→ **What the task requires**:
Reproduce every record below verbatim, omitting the pictures.

*** Source material ***

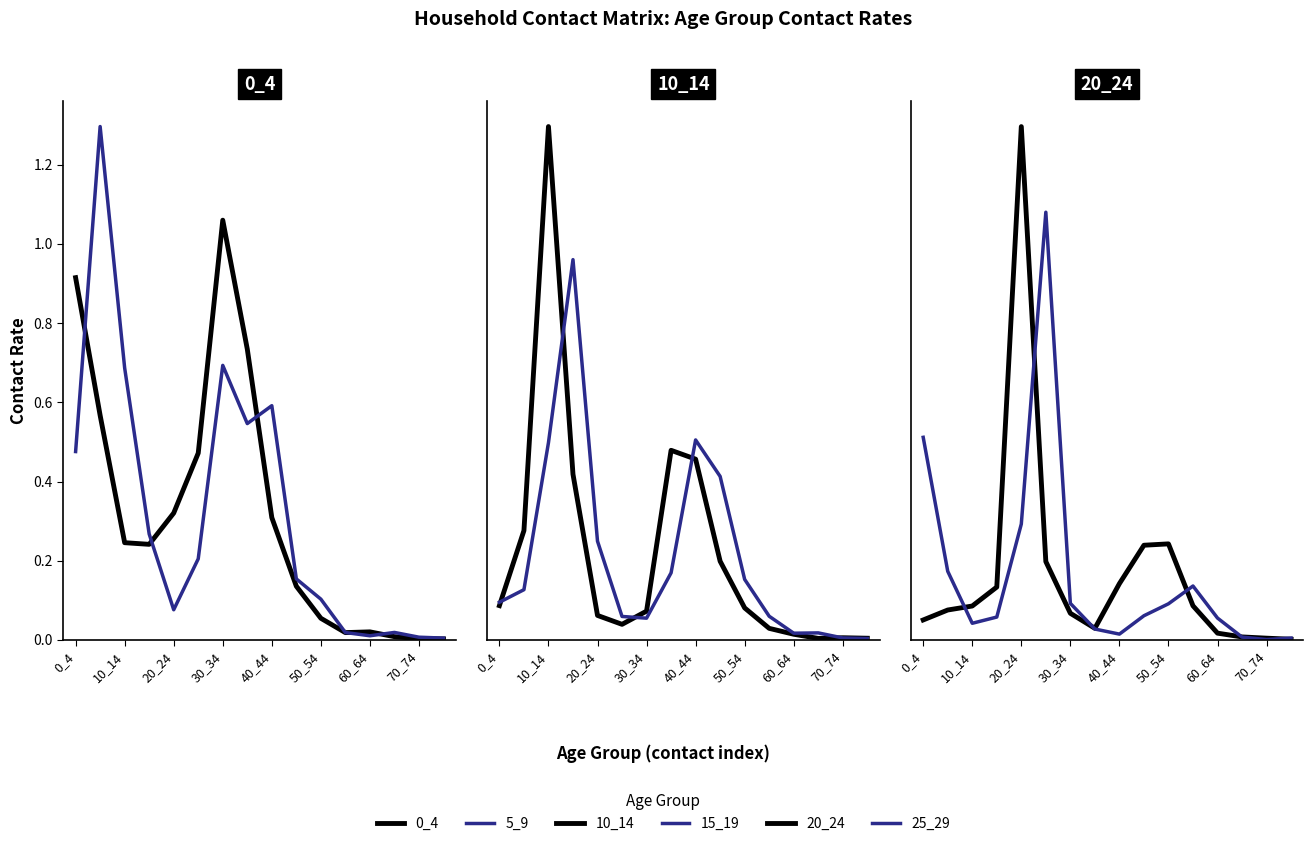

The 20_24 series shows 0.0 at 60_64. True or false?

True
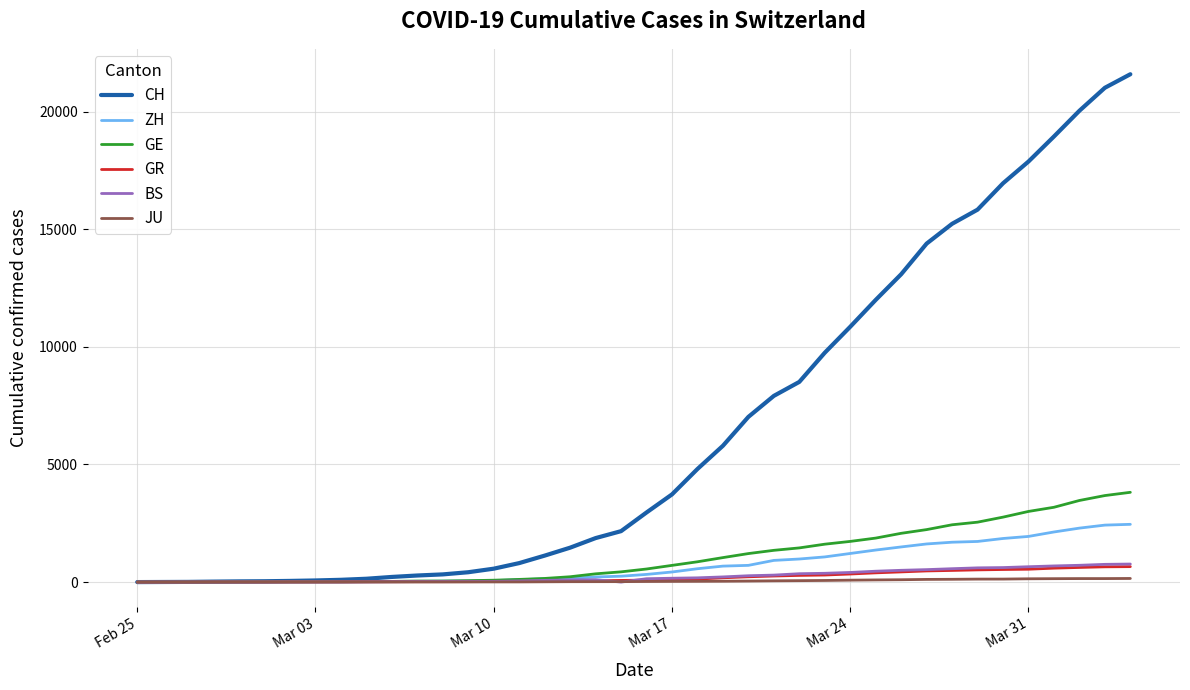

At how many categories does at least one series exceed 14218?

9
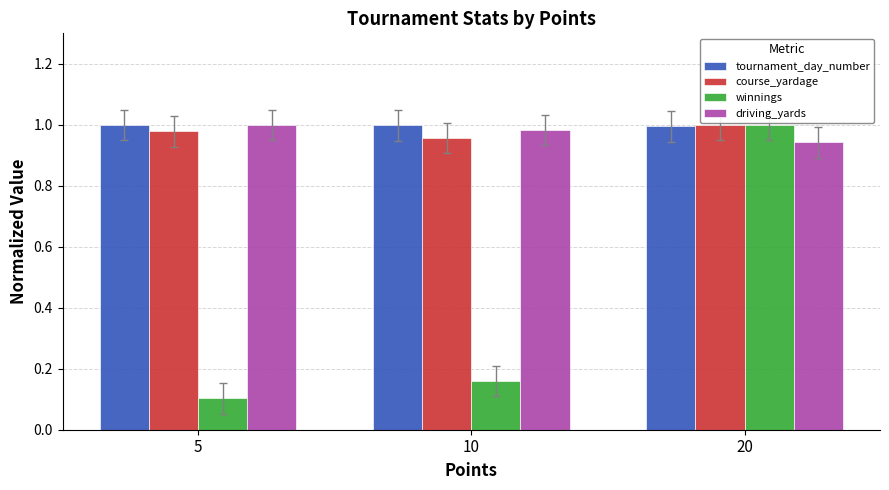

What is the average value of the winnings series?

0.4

*** End of Source material ***

→ **Exercise solution**:
The 20_24 series shows 0.0 at 60_64. True or false?

True

At how many categories does at least one series exceed 14218?

9

What is the average value of the winnings series?

0.4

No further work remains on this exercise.